In het afgelopen half jaar ben ik – samen met collega’s Marijn en Cécile – in het concept van waardecreatie gedoken. Dit werd afgetrapt met een blog (zie ‘Het Economisch Beloofde Land’). Hierin zijn we op ontdekkingsreis gegaan wat waarde nu precies inhoudt en concludeerde we dat waarde veel verder gaat dan economische groei (voor jezelf of van de economie) en dat het meten daarvan – middels het BBP – niet zo’n goede proxy is voor het creëren van waarde. Dat is op zichzelf niet zo’n nieuw inzicht. Echter, als we geen waarde creëren met een positief resultaat op onze winst- en verliesrekening, wanneer dan wel?
De vele gezichten van waardecreatie
Neem de productie van een laptop, een product uit de technische materialencyclus (zie Figuur 1). Dat het economische waarde creëert is duidelijk; als er geen business case voor zou zijn dan zou het niet worden geproduceerd. Sociale waarde is maar zeer afhankelijk vanuit welk perspectief je kijkt. Voor de eindconsument creëert het sociale waarde, want het voldoet een behoefte en zorgt voor een (digitale) connectie met anderen. Voor arbeiders verder terug in de keten is het soms maar de vraag of het sociale waarde creëert. Aan de ene kant geeft het hun werk, aan de andere kant werken deze arbeiders vaak nog onder erbarmelijke omstandigheden. Toch is het mogelijk om ook in de keten sociale waarde te creëren door arbeidsomstandigheden en het welzijn van arbeiders te verbeteren. Denk hier bijvoorbeeld aan bedrijven als Fairphone die stevig inzetten op dit thema.

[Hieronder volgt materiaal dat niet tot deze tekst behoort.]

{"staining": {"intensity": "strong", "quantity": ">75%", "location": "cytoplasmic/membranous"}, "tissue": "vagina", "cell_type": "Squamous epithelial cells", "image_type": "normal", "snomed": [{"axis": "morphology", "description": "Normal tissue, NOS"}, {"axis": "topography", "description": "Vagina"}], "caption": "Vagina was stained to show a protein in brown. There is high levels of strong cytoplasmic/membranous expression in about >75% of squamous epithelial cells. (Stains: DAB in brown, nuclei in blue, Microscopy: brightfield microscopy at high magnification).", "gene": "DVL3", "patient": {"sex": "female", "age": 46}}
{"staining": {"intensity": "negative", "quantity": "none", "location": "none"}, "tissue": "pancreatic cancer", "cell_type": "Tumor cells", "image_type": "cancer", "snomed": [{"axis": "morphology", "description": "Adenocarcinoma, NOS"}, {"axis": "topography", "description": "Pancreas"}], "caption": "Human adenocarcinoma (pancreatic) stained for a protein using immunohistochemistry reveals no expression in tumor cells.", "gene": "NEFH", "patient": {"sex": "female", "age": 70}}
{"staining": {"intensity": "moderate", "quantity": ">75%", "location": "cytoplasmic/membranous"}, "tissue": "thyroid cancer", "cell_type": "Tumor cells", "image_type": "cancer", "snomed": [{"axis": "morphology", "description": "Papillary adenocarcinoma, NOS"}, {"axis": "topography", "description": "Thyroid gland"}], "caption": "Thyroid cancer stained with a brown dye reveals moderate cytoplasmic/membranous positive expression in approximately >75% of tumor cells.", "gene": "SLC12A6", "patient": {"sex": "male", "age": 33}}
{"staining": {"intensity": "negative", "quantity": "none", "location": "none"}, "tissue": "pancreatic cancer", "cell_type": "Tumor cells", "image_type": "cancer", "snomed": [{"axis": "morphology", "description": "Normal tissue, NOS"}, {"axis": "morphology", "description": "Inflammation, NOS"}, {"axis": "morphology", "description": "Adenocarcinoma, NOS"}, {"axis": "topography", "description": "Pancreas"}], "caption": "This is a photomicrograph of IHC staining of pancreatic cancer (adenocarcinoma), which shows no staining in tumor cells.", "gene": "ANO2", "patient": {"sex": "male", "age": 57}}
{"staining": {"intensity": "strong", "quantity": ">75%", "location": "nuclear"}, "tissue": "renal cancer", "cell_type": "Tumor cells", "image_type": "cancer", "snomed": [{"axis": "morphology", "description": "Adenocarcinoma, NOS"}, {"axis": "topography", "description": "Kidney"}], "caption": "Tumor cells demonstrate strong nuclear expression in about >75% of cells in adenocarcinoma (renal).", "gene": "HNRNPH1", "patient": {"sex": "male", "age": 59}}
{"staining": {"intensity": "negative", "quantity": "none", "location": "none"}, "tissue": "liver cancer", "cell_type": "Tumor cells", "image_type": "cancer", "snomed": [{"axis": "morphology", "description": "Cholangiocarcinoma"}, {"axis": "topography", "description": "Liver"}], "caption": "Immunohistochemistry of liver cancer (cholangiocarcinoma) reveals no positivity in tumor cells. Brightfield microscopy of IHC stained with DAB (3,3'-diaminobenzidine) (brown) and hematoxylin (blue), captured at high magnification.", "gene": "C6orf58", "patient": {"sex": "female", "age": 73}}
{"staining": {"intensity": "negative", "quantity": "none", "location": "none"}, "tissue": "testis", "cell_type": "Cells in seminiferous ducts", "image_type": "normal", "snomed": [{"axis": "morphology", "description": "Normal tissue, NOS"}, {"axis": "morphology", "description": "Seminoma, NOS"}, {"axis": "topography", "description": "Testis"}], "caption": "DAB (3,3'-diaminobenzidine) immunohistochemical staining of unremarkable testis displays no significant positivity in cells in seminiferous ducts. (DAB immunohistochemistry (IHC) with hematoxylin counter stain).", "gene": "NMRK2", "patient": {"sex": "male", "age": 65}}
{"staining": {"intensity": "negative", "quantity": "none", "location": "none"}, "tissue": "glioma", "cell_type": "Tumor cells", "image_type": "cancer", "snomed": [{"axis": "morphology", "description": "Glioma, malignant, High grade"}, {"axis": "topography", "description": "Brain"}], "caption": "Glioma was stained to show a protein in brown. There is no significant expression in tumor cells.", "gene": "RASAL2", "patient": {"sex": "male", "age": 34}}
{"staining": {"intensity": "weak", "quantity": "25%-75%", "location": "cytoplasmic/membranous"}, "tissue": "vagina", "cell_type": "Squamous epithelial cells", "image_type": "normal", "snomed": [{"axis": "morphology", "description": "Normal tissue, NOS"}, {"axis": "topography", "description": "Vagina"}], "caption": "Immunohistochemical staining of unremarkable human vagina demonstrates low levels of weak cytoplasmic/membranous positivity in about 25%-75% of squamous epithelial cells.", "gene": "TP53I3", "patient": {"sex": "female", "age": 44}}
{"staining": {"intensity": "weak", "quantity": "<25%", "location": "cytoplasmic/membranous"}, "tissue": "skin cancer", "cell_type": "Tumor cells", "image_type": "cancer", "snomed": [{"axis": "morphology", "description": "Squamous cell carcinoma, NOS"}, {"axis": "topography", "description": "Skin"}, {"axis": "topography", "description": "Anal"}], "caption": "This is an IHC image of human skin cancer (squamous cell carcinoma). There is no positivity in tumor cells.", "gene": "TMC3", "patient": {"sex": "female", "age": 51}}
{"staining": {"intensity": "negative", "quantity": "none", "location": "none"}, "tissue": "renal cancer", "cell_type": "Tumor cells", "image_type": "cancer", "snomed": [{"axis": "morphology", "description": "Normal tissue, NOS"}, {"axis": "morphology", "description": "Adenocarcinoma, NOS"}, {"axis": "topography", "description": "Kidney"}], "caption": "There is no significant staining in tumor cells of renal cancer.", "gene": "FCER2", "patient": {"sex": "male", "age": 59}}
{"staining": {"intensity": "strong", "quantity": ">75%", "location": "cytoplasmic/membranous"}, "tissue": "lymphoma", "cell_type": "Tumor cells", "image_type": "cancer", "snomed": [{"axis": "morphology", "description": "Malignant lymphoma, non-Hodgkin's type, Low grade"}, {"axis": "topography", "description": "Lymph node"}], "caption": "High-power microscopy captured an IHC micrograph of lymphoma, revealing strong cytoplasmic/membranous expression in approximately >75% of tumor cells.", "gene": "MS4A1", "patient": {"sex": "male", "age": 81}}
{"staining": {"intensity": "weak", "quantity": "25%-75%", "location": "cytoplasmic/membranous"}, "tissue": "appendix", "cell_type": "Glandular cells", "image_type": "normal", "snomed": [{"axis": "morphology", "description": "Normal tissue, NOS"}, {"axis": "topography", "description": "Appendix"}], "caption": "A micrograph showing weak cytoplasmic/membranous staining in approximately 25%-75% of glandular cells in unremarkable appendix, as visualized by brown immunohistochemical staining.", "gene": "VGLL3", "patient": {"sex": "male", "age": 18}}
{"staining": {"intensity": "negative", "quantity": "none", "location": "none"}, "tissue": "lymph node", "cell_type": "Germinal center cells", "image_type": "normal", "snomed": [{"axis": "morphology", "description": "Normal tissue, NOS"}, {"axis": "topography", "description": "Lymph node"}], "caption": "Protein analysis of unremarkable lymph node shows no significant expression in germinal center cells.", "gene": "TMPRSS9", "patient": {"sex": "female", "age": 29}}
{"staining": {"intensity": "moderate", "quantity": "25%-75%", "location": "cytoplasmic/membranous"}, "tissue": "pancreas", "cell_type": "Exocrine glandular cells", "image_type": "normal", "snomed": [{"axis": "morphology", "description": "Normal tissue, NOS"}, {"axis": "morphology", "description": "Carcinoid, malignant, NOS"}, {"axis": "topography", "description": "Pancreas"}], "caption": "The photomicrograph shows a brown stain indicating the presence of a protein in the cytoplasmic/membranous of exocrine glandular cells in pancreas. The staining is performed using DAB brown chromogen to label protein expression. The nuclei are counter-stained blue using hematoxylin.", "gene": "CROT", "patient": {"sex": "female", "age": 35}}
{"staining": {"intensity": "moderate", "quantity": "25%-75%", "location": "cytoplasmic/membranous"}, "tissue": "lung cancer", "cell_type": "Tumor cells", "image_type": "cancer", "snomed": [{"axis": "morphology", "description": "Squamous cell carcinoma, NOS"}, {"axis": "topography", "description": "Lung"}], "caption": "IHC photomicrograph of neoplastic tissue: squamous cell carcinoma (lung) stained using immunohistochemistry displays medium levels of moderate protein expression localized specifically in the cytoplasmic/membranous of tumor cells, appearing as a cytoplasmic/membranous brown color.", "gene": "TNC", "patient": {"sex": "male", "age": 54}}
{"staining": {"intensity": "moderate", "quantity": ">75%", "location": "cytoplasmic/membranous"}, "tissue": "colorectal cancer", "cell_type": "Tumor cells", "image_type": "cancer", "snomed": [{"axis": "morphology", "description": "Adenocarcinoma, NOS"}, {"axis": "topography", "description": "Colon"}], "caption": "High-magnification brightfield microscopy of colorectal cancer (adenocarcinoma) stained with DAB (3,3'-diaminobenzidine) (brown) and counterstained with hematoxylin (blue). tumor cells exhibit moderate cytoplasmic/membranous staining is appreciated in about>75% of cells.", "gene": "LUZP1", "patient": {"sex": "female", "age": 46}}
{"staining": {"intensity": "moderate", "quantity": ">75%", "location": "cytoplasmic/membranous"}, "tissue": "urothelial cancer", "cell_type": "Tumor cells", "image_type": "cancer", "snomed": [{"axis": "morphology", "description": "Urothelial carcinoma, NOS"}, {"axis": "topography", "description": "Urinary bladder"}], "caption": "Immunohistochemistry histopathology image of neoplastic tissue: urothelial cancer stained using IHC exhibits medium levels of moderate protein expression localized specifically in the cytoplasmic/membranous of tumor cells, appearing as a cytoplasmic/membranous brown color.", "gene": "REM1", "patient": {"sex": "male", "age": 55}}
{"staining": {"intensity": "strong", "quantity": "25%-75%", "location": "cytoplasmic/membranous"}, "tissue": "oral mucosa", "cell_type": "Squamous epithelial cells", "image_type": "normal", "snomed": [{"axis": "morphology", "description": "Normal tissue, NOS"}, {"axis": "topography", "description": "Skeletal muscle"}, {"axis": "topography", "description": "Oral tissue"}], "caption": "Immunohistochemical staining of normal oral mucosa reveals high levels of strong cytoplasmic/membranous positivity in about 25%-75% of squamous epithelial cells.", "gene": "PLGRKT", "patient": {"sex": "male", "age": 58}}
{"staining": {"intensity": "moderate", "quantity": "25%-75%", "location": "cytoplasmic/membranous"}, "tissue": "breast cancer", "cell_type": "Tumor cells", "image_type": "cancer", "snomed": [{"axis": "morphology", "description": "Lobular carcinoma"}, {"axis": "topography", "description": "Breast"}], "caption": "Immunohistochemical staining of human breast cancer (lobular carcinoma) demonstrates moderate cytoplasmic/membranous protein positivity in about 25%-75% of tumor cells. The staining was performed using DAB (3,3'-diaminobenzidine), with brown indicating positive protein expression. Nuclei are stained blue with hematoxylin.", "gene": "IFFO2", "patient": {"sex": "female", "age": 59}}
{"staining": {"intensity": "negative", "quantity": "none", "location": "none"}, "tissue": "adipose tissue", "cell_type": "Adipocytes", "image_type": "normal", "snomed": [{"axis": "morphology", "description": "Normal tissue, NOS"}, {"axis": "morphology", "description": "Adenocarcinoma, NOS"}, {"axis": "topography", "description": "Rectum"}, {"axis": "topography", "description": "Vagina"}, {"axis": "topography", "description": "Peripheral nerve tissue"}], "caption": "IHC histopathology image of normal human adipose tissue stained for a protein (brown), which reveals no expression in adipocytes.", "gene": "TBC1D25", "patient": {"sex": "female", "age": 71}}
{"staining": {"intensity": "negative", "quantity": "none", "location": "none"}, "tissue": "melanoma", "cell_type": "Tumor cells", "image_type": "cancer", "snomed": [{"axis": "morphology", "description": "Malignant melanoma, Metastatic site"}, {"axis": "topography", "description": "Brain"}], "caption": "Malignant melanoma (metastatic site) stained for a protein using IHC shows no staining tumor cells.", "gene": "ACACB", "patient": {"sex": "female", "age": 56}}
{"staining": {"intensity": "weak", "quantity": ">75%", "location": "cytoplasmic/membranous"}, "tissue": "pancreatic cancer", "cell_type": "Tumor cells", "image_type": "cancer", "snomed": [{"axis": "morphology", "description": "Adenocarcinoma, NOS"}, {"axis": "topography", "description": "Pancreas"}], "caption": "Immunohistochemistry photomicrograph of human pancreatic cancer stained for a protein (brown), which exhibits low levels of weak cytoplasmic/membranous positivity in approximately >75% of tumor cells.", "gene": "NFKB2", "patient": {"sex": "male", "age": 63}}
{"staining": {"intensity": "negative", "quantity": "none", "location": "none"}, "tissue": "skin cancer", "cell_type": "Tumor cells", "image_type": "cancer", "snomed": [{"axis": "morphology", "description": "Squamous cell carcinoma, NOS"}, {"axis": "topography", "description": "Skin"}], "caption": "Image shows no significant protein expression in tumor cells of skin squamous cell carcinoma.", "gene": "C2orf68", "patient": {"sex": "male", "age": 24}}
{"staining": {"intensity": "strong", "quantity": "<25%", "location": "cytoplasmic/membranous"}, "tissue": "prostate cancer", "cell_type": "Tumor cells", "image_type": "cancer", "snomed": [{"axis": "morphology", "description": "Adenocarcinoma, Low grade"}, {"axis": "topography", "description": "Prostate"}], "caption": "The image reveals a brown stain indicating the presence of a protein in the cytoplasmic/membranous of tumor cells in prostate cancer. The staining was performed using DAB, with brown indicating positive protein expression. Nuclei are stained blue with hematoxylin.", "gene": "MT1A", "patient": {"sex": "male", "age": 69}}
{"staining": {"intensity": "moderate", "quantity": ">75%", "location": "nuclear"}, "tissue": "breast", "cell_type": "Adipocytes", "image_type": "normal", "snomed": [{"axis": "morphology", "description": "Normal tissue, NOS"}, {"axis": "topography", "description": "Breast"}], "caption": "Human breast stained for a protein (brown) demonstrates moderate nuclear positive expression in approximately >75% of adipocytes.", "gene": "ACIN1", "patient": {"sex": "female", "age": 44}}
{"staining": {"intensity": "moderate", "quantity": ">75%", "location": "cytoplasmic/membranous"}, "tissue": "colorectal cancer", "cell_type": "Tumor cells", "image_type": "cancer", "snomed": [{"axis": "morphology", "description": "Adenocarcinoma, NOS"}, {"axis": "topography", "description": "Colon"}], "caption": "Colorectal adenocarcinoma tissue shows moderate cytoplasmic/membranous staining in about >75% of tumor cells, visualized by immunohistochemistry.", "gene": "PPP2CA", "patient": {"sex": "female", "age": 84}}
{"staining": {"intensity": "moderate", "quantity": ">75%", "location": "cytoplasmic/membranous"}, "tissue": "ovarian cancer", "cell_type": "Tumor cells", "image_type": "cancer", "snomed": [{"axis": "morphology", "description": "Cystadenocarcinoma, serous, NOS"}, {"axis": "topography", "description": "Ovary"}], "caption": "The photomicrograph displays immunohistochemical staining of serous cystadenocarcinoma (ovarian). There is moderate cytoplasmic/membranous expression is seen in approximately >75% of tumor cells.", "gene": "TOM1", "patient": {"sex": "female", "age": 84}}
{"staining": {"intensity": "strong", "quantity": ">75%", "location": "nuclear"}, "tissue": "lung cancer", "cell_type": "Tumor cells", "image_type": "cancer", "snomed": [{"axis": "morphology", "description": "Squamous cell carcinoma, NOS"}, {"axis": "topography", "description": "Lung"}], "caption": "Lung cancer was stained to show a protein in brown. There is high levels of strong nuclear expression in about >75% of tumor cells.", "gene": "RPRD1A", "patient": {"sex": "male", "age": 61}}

Ecologische waarde is echter een ander verhaal. Voor producten uit de technische cyclus moet er altijd grondstoffen uit de aarde gehaald worden. We kunnen ecologische schade daarvan minimaliseren, maar geen ecologische waarde creëren. Zelfs een product als een zonnepaneel creëert geen ecologische waarde op zichzelf. Het bespaart schade t.o.v. het alternatief (gas), maar doet de ecologie geen goed. Kortom, voor producten in de technische cyclus zijn er twee opties: i) ecologische waarde gelijk houden door niet te produceren of ii) ecologische schade minimaliseren.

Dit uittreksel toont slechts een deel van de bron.